Updated on September 18, 2022

Comments

  • realshadow
    realshadow over 1 year

    is there a way to use multiple crontab files for one user? Thinking something along the lines of crontab file per project instead of crontab per user...

    Any help is appreciated...

  • Admin
    Admin about 12 years
    I did that today. That would be easy to do, but the goal with this is that each project "manager" would have control over his own crontab. With that approach it would have to be combined like that each time someone changes one of the files, which means they will have to keep track of all the files that need to be compiled
  • Keith Thompson
    Keith Thompson about 12 years
    So create a program (or script, or whatever) to automate it. Note that you can invoke the crontab command from a crontab entry.
  • realshadow
    realshadow about 12 years
    Yes that wouldnt be a problem, but wouldnt that create a small problem? When you combine lets say 10 different files (aka from 10 different people) and one of them has wrong syntax, crontab wont install, but I would have to manually check each file to see who has a syntax error.
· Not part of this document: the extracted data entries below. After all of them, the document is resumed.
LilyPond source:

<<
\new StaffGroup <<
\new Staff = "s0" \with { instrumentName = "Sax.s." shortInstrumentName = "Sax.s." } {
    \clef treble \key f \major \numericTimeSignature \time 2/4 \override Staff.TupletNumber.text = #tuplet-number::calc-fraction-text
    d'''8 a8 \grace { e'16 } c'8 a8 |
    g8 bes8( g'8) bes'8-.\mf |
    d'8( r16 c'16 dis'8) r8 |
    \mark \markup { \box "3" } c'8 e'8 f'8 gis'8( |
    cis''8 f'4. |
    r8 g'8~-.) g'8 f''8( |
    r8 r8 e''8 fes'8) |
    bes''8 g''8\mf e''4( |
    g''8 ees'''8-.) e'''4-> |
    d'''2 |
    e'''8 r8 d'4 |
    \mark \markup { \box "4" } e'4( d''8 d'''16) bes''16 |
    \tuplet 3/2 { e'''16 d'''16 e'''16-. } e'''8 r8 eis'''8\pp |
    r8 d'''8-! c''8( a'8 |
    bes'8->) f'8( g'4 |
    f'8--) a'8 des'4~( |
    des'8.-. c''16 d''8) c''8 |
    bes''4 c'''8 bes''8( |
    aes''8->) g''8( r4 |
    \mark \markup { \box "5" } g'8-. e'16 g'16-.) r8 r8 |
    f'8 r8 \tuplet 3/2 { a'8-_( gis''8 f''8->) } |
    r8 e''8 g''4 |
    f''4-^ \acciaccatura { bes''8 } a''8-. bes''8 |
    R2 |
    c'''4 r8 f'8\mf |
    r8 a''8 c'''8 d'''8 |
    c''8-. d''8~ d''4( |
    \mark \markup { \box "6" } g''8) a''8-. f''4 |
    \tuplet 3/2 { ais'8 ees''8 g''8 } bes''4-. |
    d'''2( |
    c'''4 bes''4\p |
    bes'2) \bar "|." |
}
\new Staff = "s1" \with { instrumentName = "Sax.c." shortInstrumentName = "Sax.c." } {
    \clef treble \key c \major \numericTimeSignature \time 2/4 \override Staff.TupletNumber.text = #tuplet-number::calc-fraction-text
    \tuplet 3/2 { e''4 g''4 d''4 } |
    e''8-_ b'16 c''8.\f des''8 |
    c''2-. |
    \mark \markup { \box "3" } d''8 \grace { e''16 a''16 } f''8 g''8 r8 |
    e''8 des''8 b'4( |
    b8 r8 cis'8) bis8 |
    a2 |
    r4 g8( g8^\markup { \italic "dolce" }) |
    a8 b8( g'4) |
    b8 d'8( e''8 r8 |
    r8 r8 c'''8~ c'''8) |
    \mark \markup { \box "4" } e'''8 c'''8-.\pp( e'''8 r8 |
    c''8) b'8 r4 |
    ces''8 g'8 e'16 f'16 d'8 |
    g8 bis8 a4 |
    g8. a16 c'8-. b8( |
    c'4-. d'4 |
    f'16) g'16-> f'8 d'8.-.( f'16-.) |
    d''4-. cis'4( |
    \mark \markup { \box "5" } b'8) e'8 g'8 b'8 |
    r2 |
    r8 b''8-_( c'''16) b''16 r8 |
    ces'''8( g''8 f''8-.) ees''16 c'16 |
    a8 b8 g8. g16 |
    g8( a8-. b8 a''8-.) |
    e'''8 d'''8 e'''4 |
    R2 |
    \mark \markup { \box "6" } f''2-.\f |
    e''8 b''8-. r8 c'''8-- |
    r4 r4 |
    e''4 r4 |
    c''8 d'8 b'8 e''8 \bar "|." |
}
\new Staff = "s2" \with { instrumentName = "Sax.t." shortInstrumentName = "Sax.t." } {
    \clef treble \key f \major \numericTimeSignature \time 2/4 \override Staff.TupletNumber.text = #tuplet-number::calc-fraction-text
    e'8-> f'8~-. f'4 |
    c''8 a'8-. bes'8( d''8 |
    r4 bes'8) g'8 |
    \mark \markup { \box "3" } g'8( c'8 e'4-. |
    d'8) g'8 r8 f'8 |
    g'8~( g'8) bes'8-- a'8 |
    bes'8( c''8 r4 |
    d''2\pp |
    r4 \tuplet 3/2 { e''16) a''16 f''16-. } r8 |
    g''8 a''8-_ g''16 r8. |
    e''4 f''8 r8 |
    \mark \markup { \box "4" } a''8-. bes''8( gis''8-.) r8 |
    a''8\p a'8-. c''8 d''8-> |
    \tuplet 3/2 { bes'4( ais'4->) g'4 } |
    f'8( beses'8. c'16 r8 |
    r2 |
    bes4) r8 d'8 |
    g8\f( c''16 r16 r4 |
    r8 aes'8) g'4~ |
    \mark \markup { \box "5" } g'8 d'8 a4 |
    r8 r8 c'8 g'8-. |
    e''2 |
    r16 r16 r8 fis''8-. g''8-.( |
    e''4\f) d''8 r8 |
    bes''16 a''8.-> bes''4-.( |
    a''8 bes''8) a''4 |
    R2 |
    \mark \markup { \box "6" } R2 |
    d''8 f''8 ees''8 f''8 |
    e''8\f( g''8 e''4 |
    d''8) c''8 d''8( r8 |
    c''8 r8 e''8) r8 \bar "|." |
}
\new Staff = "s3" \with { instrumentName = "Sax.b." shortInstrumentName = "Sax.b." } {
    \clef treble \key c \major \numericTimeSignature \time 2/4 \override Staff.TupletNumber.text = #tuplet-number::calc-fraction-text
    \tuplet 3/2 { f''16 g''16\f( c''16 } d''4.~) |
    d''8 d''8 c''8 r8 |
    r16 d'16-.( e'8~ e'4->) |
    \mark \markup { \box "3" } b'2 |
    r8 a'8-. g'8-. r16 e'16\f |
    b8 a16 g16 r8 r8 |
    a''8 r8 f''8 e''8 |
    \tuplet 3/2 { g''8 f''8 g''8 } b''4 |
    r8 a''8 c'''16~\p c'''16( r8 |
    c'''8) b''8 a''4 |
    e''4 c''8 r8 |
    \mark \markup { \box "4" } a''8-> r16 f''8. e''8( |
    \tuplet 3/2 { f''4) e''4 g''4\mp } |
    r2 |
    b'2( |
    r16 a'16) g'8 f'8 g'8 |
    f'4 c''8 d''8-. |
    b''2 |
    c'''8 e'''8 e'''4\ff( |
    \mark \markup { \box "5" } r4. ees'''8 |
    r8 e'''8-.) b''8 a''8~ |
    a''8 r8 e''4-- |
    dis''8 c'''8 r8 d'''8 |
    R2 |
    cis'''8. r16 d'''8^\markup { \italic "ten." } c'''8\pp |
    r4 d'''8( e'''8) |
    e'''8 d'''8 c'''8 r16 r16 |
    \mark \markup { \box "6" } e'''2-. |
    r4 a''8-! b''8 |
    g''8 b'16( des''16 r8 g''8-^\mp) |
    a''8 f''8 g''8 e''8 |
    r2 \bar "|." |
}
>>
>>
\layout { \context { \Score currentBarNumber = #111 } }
Unless there is some cron syntax checker... Thats why I was asking if you can have multiple crontabs where cron manages them
  • reducing activity
    reducing activity about 8 years
    "It's generally a good idea to maintain your crontab in a separate file anyway, and install it with crontab filename" - why it is a good idea, except that it adds ability to put it under source control?
  • Keith Thompson
    Keith Thompson about 8 years
    @MateuszKonieczny: That's a good reason, but it's also to easy to erase your crontab accidentally. crontab with no arguments reads a new crontab from stdin.
  • reducing activity
    reducing activity about 8 years
    @KeithThompson - Is your cron repository published or discussed discussed somewhere? (though given that it is not listed at keith-s-thompson.github.io I am not expecting this). It would be nice to not reinvent the wheel for some common cron ideas.
  • Keith Thompson
    Keith Thompson about 8 years
    @MateuszKonieczny: No, I just keep it in a CVS repo and copoy it to $HOME when I update it. (I use CVS because Git didn't exist when I started doing this.)
  • Admin
    Admin over 7 years
    Note that you can add "* * * * * cat file[123] | crontab" to the crontab file itself to automatically update it whenever file[123] is updated. To be even more sophisticated, you can have a program that keeps a copy of the old crontab, tries to install the new one, but reverts if the new one fails, and then crontab THAT program to run every minute.
  • Keith Thompson
    Keith Thompson over 7 years
    @barrycarter: Sure, but I find keeping my crontab in a file much easier.
  • Admin
    Admin over 7 years
    @KeithThompson You mean in a single file? I thought your answer was proposing multiple files (which is a brilliant suggestion, btw!)
  • Keith Thompson
    Keith Thompson over 7 years
    @barrycarter: You certainly could use multiple files, with cat file1 file2 ... | crontab, if it's helpful to maintain different parts of your crontab separately. (I wrote this answer 4+ years ago, and I had forgotten that I had suggested that.) I just use a single file myself because the added complexity isn't necessary for my own usage.
  • Admin
    Admin over 7 years
    @KeithThompson Oh, gotcha! I'm creating a document to help people run Fedora Core 24 from "scratch" without evolution or gnome: github.com/barrycarter/bcapps/blob/master/FEDORA and wanted to share part of my cron file but not all of it. Your solution (creating bc-public-cron in the GIT directory and bc-private-cron outside of it) fits the bill nicely.